*YOUR OBJECTIVE:*
Which lines in the items below contain the word "cross"? Return each of those lines in full.

*PROVIDED MATERIAL:*

>>>

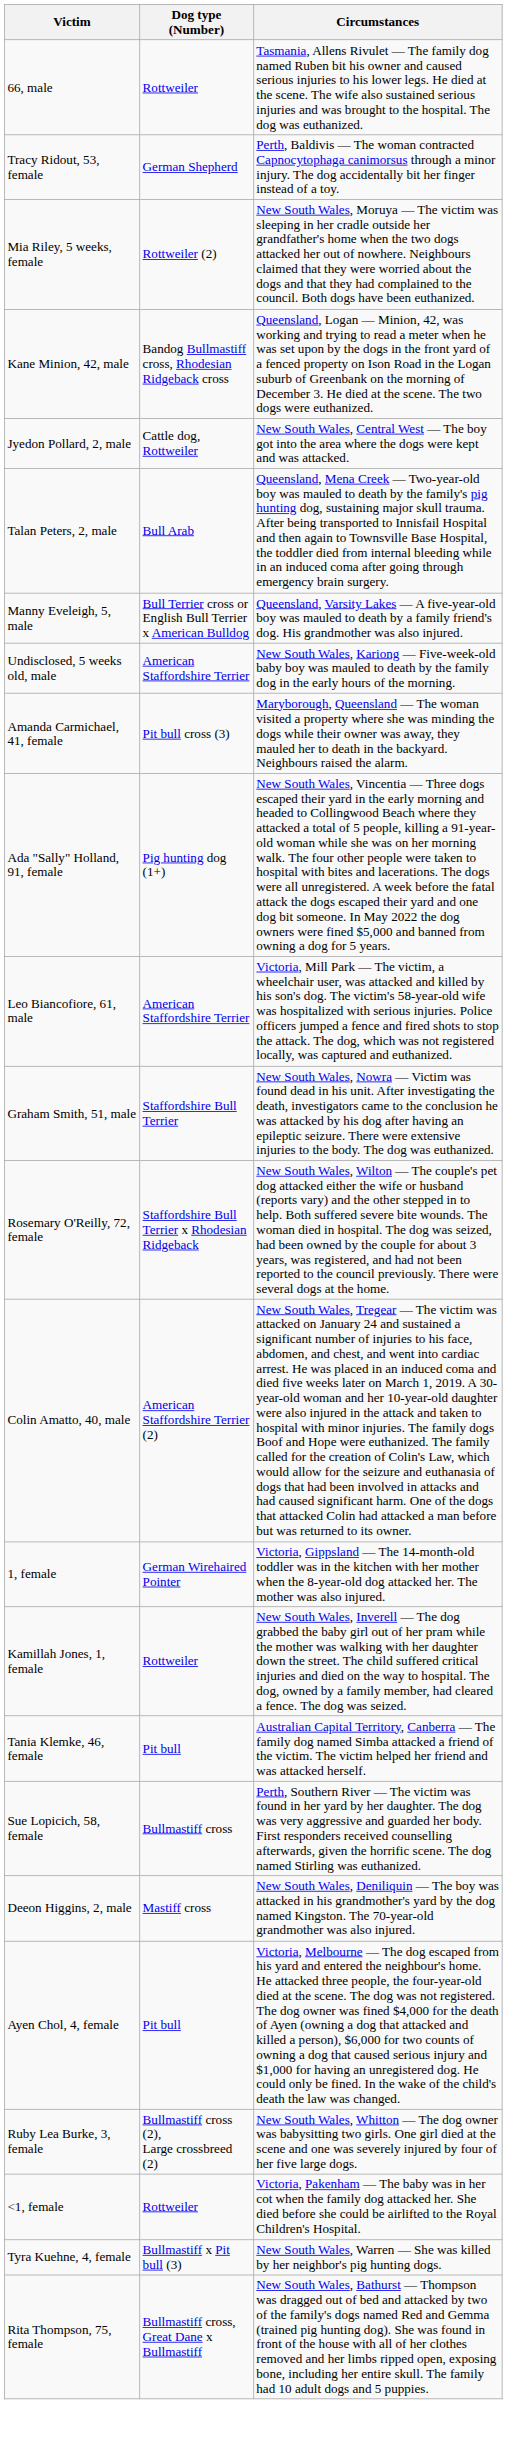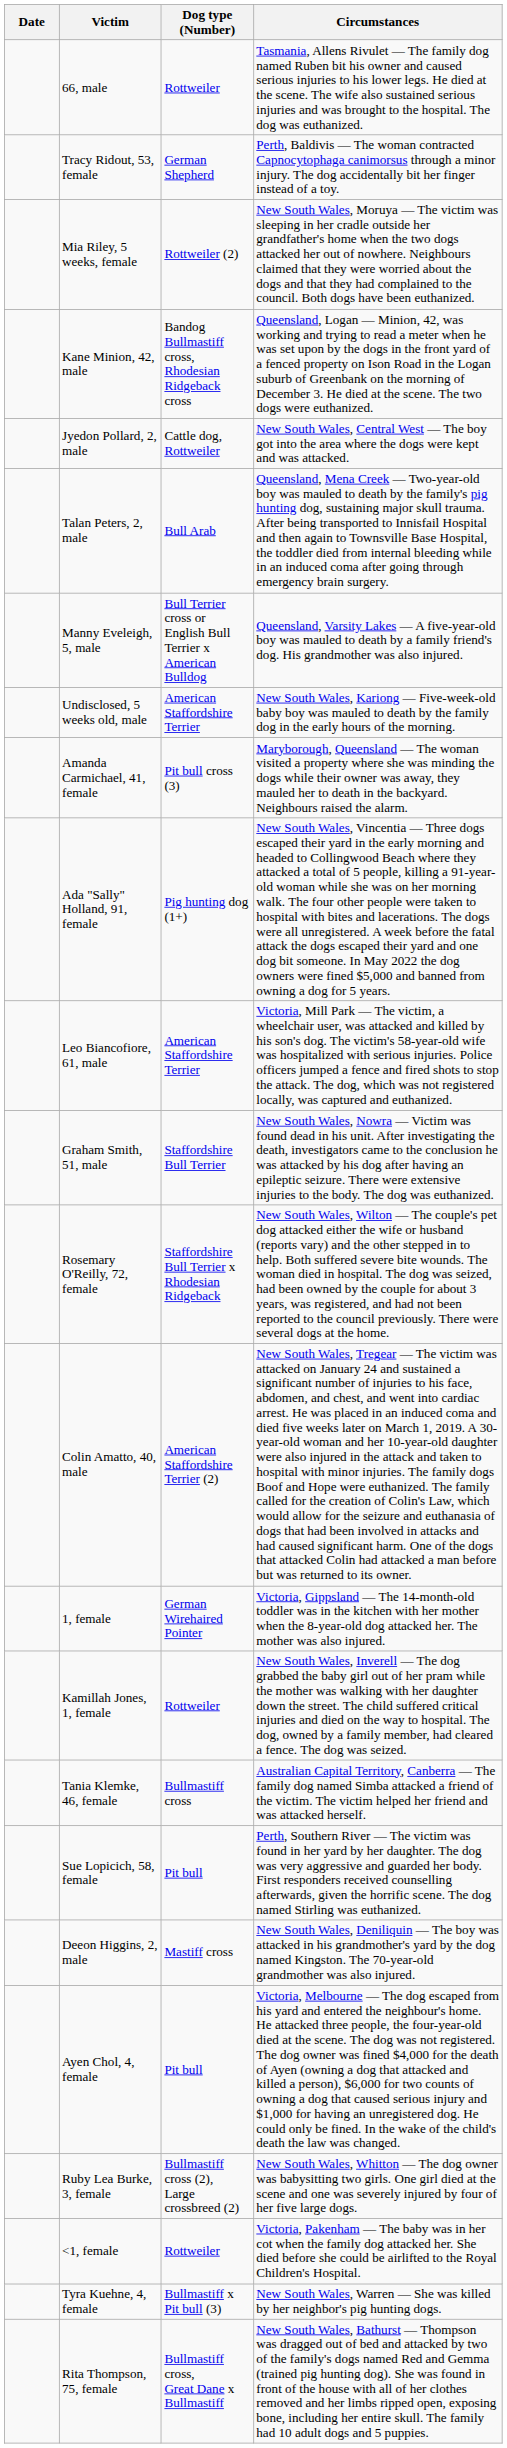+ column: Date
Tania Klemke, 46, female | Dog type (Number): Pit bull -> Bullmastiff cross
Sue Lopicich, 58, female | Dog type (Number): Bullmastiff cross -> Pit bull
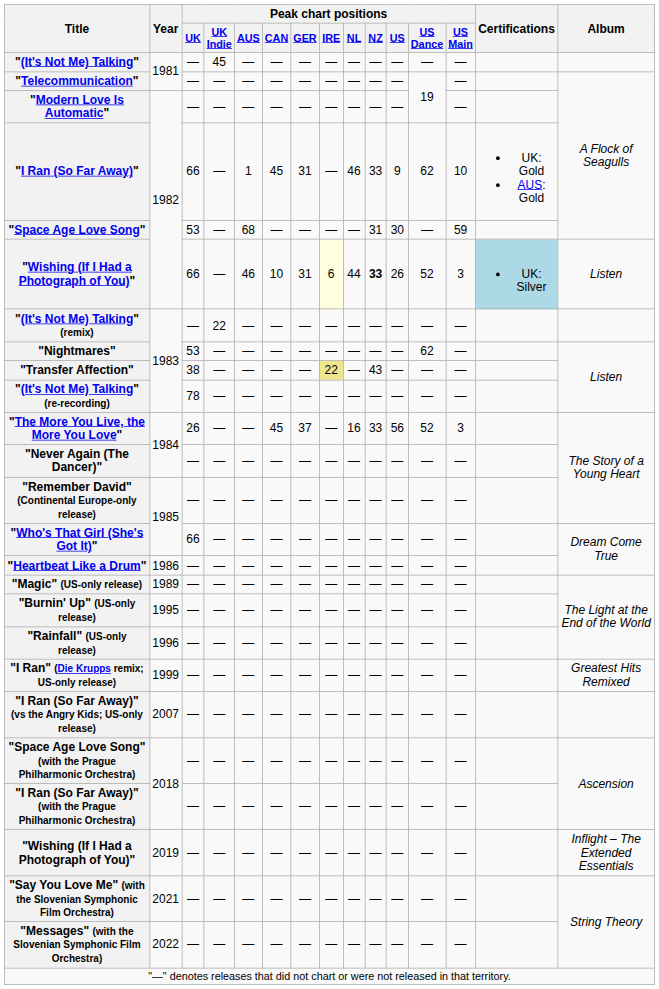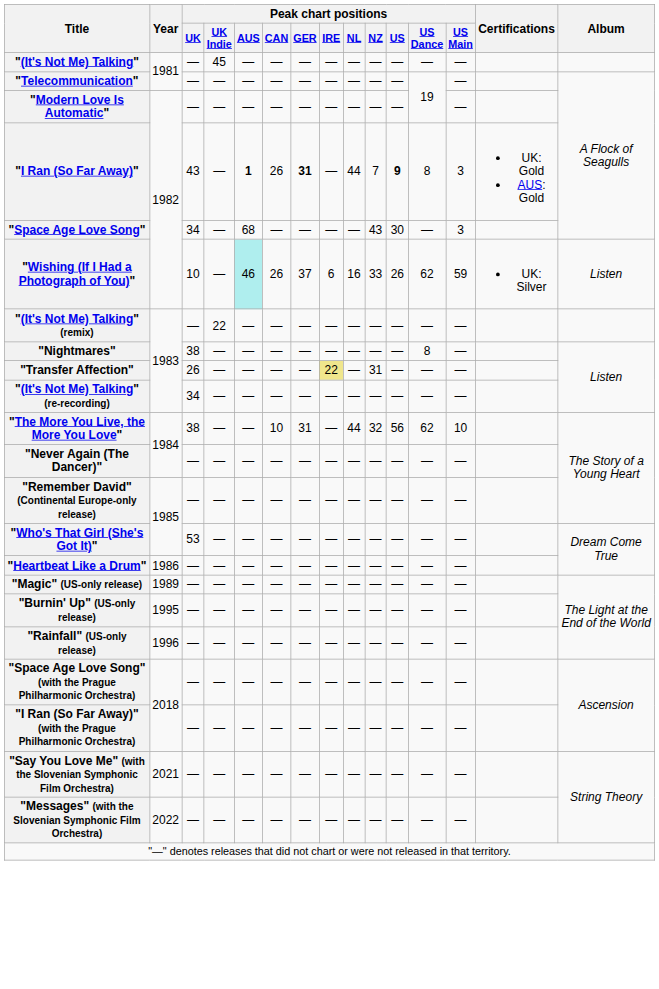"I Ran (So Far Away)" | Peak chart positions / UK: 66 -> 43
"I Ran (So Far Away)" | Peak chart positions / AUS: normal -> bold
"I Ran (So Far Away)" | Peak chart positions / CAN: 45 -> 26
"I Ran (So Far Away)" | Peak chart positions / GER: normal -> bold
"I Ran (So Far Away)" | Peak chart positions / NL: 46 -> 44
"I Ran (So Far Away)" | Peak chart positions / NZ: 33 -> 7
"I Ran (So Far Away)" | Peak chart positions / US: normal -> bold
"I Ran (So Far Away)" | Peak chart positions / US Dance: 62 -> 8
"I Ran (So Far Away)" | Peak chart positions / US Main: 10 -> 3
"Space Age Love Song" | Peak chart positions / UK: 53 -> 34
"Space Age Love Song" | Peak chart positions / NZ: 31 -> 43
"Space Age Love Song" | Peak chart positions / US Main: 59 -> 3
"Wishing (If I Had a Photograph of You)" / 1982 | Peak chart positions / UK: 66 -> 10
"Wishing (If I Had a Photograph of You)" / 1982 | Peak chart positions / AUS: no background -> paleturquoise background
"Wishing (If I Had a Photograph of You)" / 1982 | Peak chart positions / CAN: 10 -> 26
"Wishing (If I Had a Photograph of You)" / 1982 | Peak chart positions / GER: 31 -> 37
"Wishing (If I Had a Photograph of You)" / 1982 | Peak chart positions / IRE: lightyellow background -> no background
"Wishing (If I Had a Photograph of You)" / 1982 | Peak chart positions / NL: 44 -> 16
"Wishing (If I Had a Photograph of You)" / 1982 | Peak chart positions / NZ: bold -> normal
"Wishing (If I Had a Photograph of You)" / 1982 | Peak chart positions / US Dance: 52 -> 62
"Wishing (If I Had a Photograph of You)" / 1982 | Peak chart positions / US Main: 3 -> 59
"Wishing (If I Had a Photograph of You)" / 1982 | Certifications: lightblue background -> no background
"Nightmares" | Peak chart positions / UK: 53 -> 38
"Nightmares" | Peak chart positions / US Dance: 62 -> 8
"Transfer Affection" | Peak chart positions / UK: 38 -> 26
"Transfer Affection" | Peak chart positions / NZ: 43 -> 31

<<<

*EXERCISE RESPONSE:*
Tania Klemke, 46, female | Dog type (Number): Pit bull -> Bullmastiff cross
Sue Lopicich, 58, female | Dog type (Number): Bullmastiff cross -> Pit bull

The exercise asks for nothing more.